Below are the records; copy out every line that holds the word "Made".

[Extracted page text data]
===============
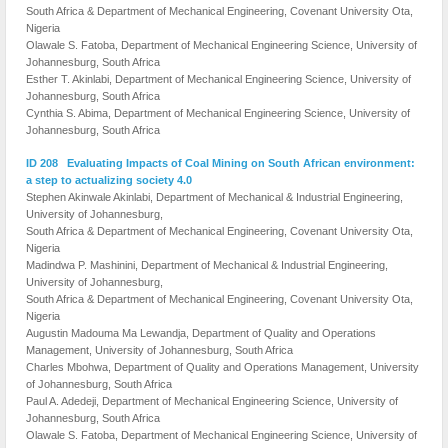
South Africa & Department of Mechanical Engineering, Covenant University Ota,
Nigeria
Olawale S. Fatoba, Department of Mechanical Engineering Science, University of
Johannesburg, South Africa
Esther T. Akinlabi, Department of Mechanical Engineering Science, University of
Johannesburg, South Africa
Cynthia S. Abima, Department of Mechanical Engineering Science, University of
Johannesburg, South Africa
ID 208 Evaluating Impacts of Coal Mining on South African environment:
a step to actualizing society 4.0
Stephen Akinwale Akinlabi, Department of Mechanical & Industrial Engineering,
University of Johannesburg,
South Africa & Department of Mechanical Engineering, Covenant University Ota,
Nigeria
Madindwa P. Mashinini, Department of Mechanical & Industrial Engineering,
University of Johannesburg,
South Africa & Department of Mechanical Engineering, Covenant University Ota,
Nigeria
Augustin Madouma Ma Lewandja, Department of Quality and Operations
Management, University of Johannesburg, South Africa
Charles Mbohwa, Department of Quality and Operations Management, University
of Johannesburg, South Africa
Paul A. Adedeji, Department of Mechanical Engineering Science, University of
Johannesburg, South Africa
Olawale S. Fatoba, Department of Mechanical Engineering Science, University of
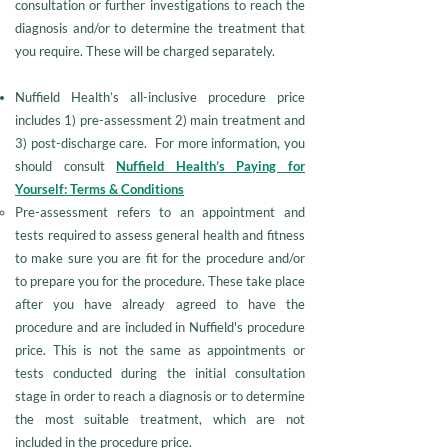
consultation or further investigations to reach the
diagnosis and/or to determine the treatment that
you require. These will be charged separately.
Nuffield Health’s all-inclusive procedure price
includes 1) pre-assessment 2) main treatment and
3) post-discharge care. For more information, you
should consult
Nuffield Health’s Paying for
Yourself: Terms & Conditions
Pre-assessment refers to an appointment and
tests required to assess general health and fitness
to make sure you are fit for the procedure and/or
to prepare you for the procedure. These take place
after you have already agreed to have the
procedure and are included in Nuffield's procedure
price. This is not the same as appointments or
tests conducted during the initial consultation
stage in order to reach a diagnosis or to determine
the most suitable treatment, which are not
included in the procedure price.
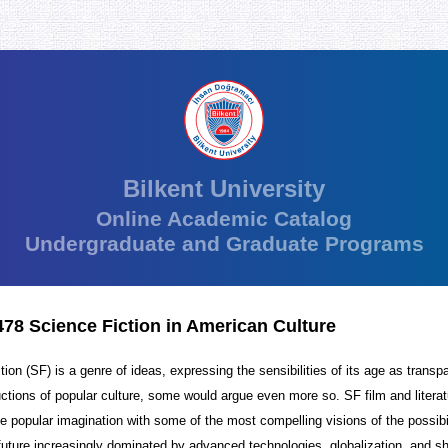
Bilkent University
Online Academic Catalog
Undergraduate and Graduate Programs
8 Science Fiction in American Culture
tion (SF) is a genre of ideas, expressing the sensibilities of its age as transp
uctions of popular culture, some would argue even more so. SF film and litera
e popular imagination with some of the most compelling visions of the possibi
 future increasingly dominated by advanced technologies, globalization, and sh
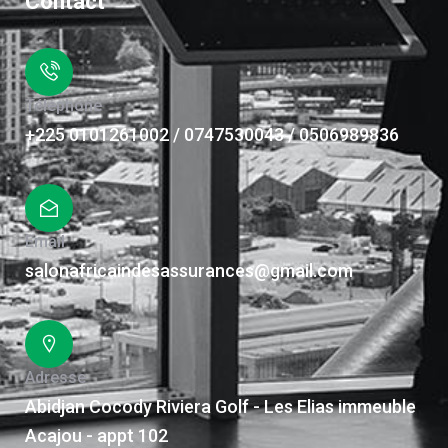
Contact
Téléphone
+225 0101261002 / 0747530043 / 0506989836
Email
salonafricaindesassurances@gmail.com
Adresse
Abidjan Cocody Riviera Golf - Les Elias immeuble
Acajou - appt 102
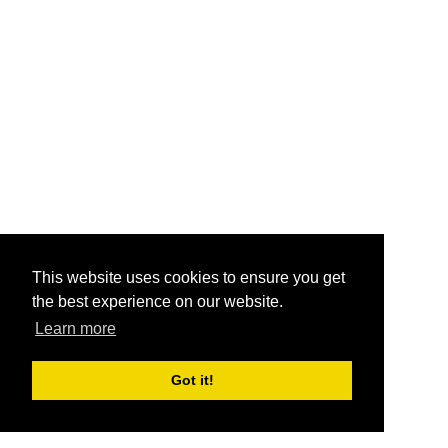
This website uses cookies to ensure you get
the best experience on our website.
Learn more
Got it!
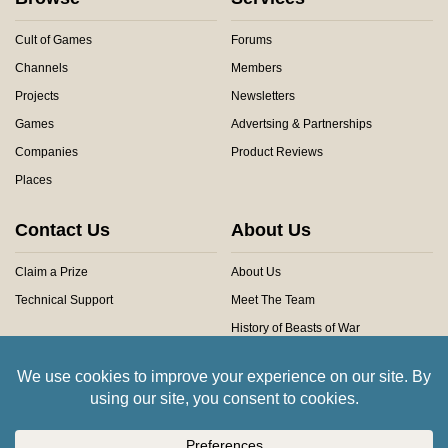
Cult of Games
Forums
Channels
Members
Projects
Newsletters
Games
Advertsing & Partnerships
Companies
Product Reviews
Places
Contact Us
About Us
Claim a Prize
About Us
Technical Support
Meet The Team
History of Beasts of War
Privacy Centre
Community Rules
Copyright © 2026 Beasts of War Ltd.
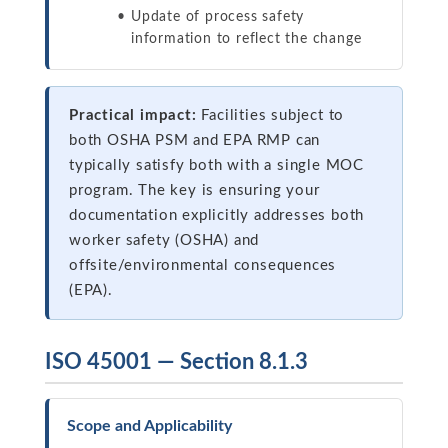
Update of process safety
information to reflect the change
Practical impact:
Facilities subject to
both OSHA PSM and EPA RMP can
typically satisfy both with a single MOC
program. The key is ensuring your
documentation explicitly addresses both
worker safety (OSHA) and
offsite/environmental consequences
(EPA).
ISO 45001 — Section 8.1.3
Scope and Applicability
===============
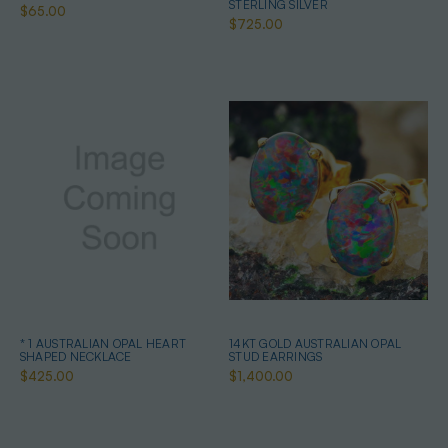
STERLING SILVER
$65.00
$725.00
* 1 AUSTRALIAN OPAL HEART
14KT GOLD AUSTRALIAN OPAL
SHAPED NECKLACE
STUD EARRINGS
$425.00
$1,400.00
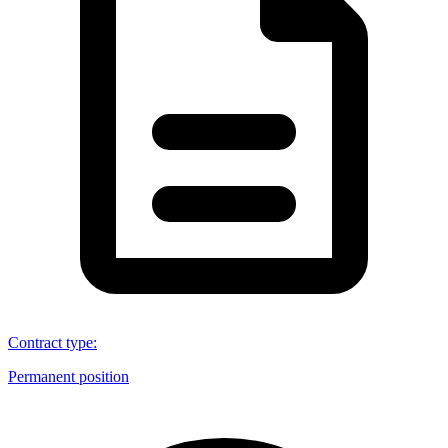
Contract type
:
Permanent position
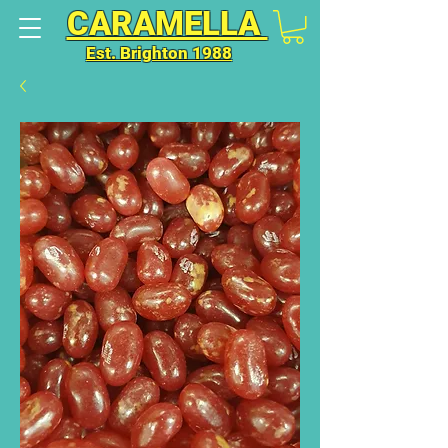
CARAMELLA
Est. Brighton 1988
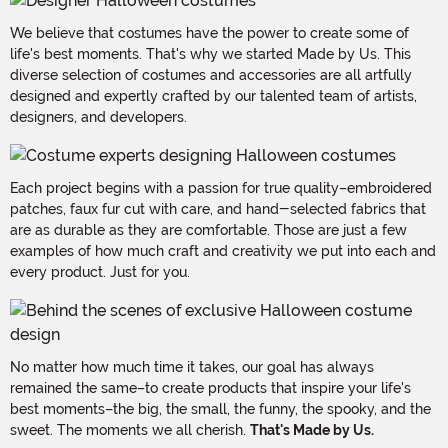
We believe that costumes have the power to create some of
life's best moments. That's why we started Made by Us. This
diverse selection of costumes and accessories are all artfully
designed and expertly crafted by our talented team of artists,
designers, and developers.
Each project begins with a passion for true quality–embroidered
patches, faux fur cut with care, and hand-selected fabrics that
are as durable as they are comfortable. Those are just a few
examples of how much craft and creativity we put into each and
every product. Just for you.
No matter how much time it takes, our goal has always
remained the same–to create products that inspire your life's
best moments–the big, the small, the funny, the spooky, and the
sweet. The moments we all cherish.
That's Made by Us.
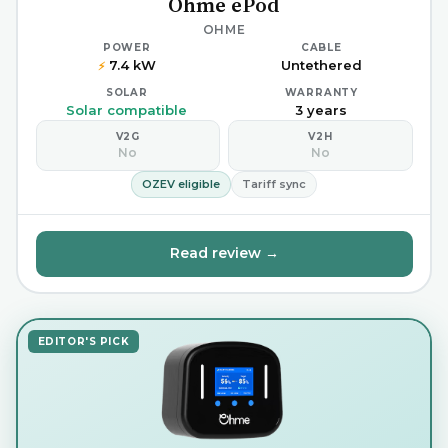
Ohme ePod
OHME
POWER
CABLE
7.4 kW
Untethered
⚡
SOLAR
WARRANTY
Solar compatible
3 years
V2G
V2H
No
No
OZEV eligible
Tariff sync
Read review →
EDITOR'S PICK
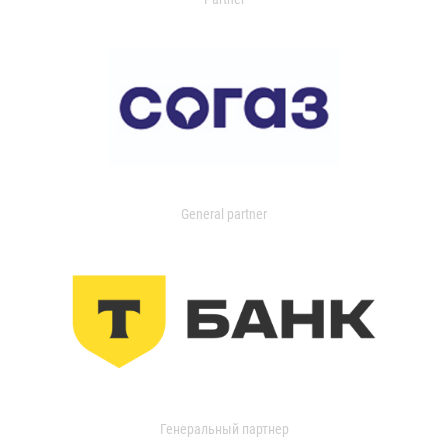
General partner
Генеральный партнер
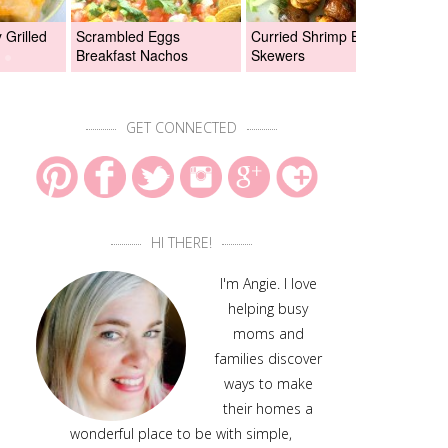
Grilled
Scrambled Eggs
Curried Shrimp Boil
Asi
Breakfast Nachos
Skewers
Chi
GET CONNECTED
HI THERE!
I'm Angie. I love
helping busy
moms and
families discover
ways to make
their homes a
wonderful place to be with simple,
===============
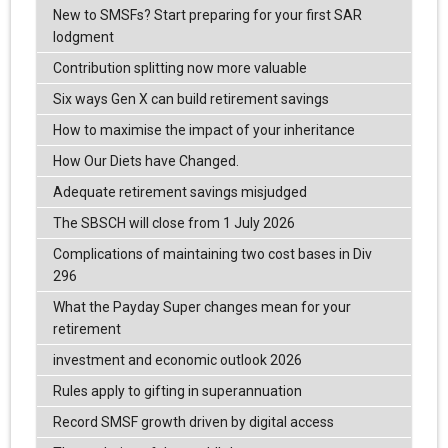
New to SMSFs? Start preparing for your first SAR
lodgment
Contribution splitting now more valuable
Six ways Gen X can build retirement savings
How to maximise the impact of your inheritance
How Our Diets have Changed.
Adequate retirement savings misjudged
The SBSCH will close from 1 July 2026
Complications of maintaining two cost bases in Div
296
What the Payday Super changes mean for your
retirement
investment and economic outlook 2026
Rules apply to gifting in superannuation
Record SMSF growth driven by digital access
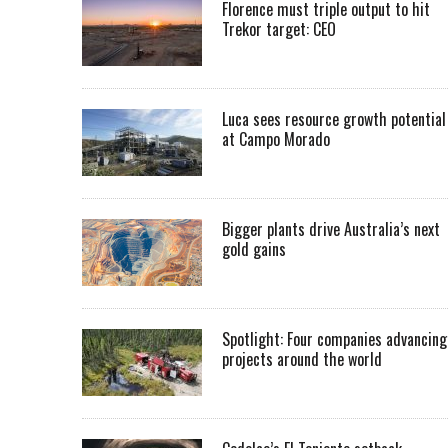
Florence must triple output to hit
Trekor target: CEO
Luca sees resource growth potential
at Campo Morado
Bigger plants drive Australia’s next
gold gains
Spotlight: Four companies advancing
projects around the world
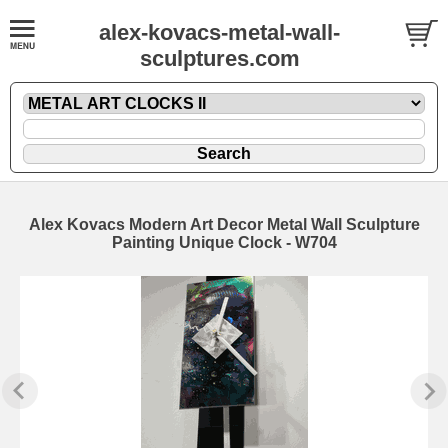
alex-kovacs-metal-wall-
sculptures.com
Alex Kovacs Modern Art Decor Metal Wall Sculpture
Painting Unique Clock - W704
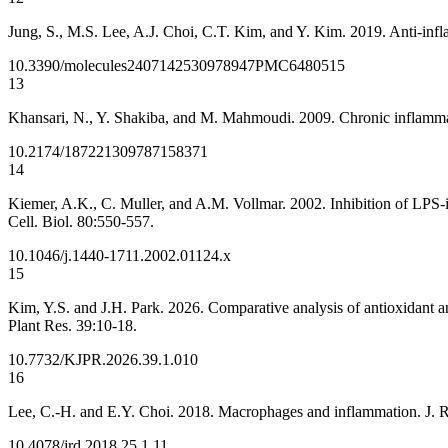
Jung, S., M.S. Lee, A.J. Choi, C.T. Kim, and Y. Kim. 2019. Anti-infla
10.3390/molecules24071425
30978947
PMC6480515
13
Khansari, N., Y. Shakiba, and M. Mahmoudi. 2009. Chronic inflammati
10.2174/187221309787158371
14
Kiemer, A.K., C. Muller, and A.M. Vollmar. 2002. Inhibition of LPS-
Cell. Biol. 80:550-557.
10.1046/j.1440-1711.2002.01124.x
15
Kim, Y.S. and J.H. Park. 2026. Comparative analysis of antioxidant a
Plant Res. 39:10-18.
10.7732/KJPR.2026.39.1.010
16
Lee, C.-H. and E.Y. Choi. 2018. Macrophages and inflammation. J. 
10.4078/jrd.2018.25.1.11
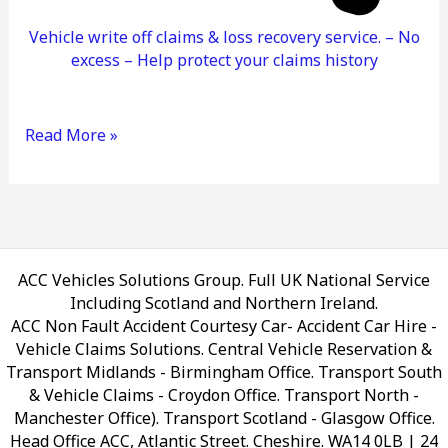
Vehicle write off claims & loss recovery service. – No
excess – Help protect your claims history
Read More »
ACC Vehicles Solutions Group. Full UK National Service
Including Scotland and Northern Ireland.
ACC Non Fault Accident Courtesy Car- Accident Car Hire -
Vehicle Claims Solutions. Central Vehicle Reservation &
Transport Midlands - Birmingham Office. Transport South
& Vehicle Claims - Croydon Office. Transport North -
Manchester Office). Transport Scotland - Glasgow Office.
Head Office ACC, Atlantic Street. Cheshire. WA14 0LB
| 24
===============
■ **OUTPUT FOR THIS TASK**:
life's best moments. That's why we started Made by Us. This
That's Made by Us.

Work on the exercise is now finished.